Laurent Obertone … Un nom qui ne vous disait encore rien il y a un an mais qui ne laisse plus personne indifférent aujourd’hui. Le journaliste de presse régionale devenu écrivain avait en effet suscité la polémique lors de la publication de son premier ouvrage, La France orange mécanique ; un essai où il observait l’augmentation de la violence dans notre société. Il revient avec Utoya, un récit documenté sur le massacre d’Anders Behring Breivik, qui a coûté la vie à 77 personnes le 22 juillet 2011. Entretien.
Parlons info: Comment vous est venue l’idée d’écrire sur cette affaire ?

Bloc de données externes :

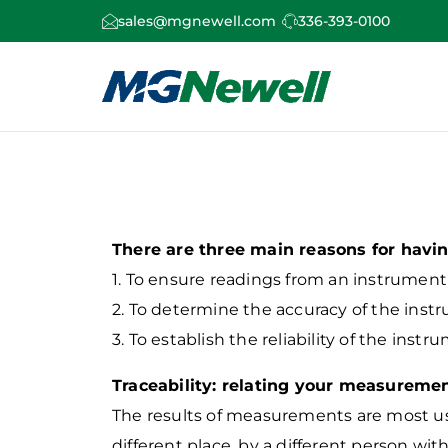
sales@mgnewell.com
336-393-0100
There are three main reasons for havin
1. To ensure readings from an instrumen
2. To determine the accuracy of the inst
3. To establish the reliability of the instru
Traceability: relating your measuremen
The results of measurements are most use
different place, by a different person wit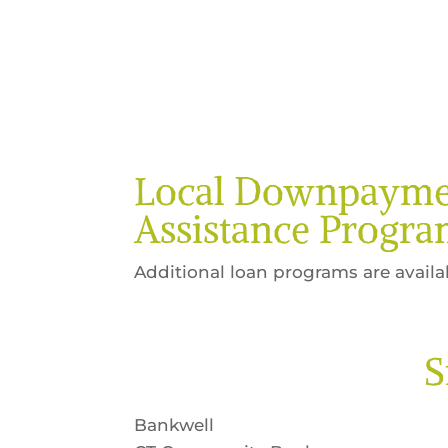
Local Downpayme
Assistance Progra
Additional loan programs are availa
S
Bankwell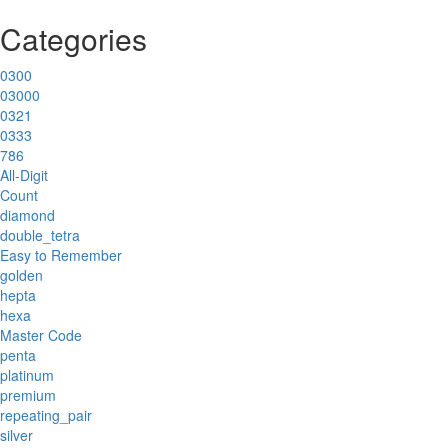
Categories
0300
03000
0321
0333
786
All-Digit
Count
diamond
double_tetra
Easy to Remember
golden
hepta
hexa
Master Code
penta
platinum
premium
repeating_pair
silver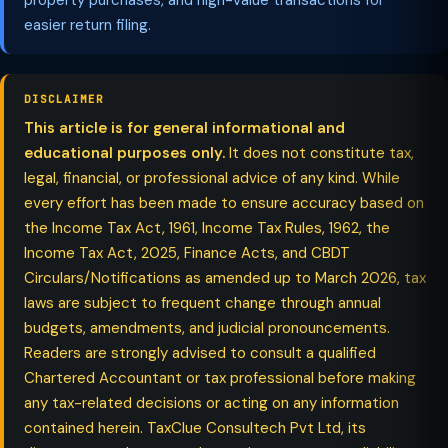
property purchases, and high-value transactions for
easier return filing.
DISCLAIMER
This article is for general informational and
educational purposes only.
It does not constitute tax,
legal, financial, or professional advice of any kind. While
every effort has been made to ensure accuracy based on
the Income Tax Act, 1961, Income Tax Rules, 1962, the
Income Tax Act, 2025, Finance Acts, and CBDT
Circulars/Notifications as amended up to March 2026, tax
laws are subject to frequent change through annual
budgets, amendments, and judicial pronouncements.
Readers are strongly advised to consult a qualified
Chartered Accountant or tax professional before making
any tax-related decisions or acting on any information
contained herein. TaxClue Consultech Pvt Ltd, its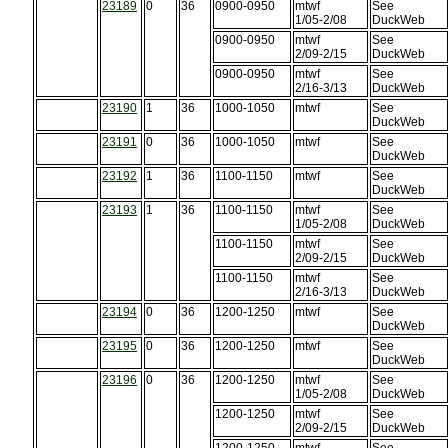
23189
0
36
0900-0950
mtwf
See
1/05-2/08
DuckWeb
0900-0950
mtwf
See
2/09-2/15
DuckWeb
0900-0950
mtwf
See
2/16-3/13
DuckWeb
23190
1
36
1000-1050
mtwf
See
DuckWeb
23191
0
36
1000-1050
mtwf
See
DuckWeb
23192
1
36
1100-1150
mtwf
See
DuckWeb
23193
1
36
1100-1150
mtwf
See
1/05-2/08
DuckWeb
1100-1150
mtwf
See
2/09-2/15
DuckWeb
1100-1150
mtwf
See
2/16-3/13
DuckWeb
23194
0
36
1200-1250
mtwf
See
DuckWeb
23195
0
36
1200-1250
mtwf
See
DuckWeb
23196
0
36
1200-1250
mtwf
See
1/05-2/08
DuckWeb
1200-1250
mtwf
See
2/09-2/15
DuckWeb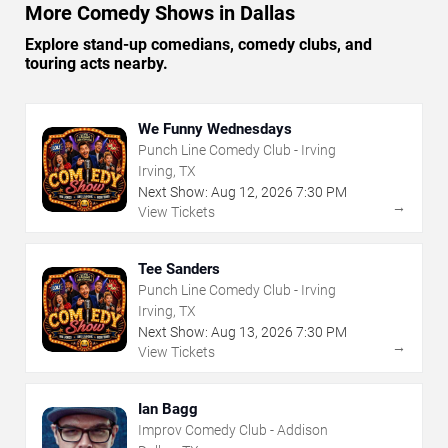
More Comedy Shows in Dallas
Explore stand-up comedians, comedy clubs, and
touring acts nearby.
We Funny Wednesdays
Punch Line Comedy Club - Irving
Irving, TX
Next Show:
Aug
12
,
2026
7:30 PM
→
View Tickets
Tee Sanders
Punch Line Comedy Club - Irving
Irving, TX
Next Show:
Aug
13
,
2026
7:30 PM
→
View Tickets
Ian Bagg
Improv Comedy Club - Addison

Laurent Obertone : J’ai été fasciné par ce thème dès le début ! Je prends régulièrement des notes sur tous les sujets d’actualités qui m’intéressent et la tuerie de masse de Breivik en faisait partie. Ce n’est que le 24 août 2012, jour du verdict par le tribunal d’Oslo, que j’ai décidé d’écrire ce livre. Les conclusions des experts psychiatriques m’ont interpellé et j’ai commencé à me poser des questions. Comment être condamné à une peine de prison de 21 ans reconductible pour 77 assassinats, tout en étant sain d’esprit, vu qu’il a été jugé responsable de ses actes ? C’est tout ce paradoxe qui m’a intéressé dans l’affaire Breivik.

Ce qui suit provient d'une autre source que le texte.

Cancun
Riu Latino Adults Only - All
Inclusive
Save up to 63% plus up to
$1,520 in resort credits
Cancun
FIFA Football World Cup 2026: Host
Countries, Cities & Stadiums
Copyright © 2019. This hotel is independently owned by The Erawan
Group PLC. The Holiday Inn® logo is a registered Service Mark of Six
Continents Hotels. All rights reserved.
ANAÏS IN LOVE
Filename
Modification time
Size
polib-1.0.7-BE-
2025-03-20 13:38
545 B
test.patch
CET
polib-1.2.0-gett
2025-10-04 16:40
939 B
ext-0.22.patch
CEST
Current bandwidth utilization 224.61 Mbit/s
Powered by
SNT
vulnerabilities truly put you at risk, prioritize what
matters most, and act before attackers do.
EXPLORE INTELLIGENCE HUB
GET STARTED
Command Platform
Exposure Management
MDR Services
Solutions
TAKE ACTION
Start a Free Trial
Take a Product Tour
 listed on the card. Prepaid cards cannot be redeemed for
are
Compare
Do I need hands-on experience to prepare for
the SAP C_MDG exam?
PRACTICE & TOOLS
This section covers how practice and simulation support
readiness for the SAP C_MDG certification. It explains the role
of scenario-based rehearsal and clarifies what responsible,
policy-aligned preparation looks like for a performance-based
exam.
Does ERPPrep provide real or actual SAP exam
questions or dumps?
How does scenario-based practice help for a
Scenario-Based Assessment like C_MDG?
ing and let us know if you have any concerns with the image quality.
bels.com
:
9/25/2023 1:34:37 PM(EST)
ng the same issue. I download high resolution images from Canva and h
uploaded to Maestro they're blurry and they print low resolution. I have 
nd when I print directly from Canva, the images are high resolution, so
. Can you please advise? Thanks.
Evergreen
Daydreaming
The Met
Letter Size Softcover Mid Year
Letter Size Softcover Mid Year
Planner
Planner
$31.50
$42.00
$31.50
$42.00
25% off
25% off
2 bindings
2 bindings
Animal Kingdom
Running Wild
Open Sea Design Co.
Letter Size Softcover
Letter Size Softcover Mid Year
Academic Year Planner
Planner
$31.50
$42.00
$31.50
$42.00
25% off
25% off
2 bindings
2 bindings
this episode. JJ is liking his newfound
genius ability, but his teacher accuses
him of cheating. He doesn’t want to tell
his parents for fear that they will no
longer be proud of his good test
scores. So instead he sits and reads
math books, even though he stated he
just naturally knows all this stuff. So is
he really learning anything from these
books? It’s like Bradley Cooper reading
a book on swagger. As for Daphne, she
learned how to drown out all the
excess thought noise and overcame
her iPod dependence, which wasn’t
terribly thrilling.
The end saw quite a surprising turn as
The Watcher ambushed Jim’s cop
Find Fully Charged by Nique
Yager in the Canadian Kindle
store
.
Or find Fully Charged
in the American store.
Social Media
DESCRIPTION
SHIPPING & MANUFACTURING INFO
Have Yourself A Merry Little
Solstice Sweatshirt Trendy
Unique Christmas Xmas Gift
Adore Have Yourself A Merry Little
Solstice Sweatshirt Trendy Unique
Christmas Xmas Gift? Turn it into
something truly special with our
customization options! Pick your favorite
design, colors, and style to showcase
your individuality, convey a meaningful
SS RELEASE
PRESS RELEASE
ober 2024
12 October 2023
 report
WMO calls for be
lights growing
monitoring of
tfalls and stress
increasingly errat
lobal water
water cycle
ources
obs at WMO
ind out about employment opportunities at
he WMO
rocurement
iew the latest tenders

PI: Comment s’est passé votre investigation pour répondre à cette question, et arriver à cerner le personnage qu’est Anders Behring Breivik?
LO: Je me suis rendu à de nombreuses reprises en Norvège. J’ai pu visiter l’île d’Utoya mais également d’autres endroits qui ont jalonné la vie de Breivik comme la maison de sa mère, sa ferme (où il vivait pour pouvoir fabriquer des bombes à l’abri des regards). J’ai également eu accès aux dossiers d’instructions et aux rapports d’autopsies. Par contre, je n’ai pas souhaité rendre visite à Breivik en prison, bien que j’aurais pu. Sa mégalomanie l’amène à jouer avec les médias et lui rendre visite n’aurait donc rien apporté de plus au livre.

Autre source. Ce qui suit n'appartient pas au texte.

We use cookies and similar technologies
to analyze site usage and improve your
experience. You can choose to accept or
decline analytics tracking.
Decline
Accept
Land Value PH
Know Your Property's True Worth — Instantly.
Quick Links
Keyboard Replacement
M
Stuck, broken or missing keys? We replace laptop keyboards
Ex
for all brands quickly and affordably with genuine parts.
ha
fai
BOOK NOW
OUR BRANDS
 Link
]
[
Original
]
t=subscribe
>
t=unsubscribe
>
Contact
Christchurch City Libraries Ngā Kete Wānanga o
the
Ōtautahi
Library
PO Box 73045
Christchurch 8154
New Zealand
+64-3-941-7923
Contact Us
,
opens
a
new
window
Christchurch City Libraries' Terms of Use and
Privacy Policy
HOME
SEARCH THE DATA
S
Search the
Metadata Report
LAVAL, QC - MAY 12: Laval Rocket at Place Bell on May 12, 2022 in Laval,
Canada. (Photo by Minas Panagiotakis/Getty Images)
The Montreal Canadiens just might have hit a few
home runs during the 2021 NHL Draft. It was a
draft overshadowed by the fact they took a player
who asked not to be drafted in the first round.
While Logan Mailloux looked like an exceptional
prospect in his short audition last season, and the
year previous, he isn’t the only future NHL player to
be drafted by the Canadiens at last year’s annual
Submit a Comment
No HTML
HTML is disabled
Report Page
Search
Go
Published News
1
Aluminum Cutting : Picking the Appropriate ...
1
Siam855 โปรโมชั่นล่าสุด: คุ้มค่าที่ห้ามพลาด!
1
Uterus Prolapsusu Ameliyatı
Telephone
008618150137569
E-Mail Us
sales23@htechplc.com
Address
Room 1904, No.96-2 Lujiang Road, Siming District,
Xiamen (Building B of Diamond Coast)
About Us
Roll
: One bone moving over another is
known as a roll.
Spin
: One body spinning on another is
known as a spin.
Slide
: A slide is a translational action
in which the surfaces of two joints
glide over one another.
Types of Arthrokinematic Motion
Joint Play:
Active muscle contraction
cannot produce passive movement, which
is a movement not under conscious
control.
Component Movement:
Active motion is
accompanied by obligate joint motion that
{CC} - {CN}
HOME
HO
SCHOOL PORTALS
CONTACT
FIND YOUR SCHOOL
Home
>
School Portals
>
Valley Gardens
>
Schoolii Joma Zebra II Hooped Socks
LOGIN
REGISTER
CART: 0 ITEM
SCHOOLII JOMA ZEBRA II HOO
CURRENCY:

Je m’en suis donc tenu aux documents officiels mais également aux témoignages de la population norvégienne et des survivants de la tuerie d’Utoya. Tout le pays a vécu un énorme traumatisme. Certains ont encore du mal à prononcer le nom de Breivik. Ils se livrent peu, parlent peu de l’affaire. De plus, ce qui m’a beaucoup étonné lors de mes voyages, c’est que la sphère politique n’a pas instrumentalisé la tuerie. Le parti de Breivik a gagné de nombreux sièges lors des législatives dans ce pays, ce qui montre que les Norvégiens arrivent à séparer les idées des actes de l’homme, que tout le monde ne peut que désapprouver. Il semble y avoir une négation des faits et un manque d’analyse autour de cette affaire.
PI: Dans Utoya, vous faites le choix d’écrire à la première personne, et troublez de ce fait le lecteur en entrant dans la tête du tueur.
LO: Au départ, je devais écrire tout le livre à la première personne du singulier mais l’ambiance en devenait trop étouffante. J’ai donc choisi de le couper avec des faits pour laisser au lecteur le temps de souffler et de revenir à la réalité. C’est donc un récit documenté où je laisse le lecteur se faire sa propre idée.
Par ce genre particulier, j’ai voulu expliquer les détails de l’affaire et montrer la face cachée de l’homme qui a commis ces crimes. Le sentiment de toute puissance qui l’anime n’avait pas encore été exploité, je voulais donc entrer dans sa tête pour essayer de comprendre un acte fou, perpétré par un homme minutieux et déterminé. Au début, en travaillant sur sa personnalité, je pensais que Breivik était le fruit de son époque. Mais le problème central, c’est lui, pas la Norvège. Il s’est crée tout seul.
PI: C’est donc une histoire vouée à continuer?
LO: Les problèmes vont commencer dans une dizaine d’années, quand Breivik demandera sa première libération. En Norvège, l’inquiétude est déjà palpable dans les familles des victimes. De plus, en prison, il est en train d’écrire des ouvrages qui seront publiés dans le pays, au nom de la liberté d’expression et des droits de l’homme. De nouveaux manifestes où il reprendra les thèses d’autres auteurs, les assemblera à sa manière pour servir sa thèse.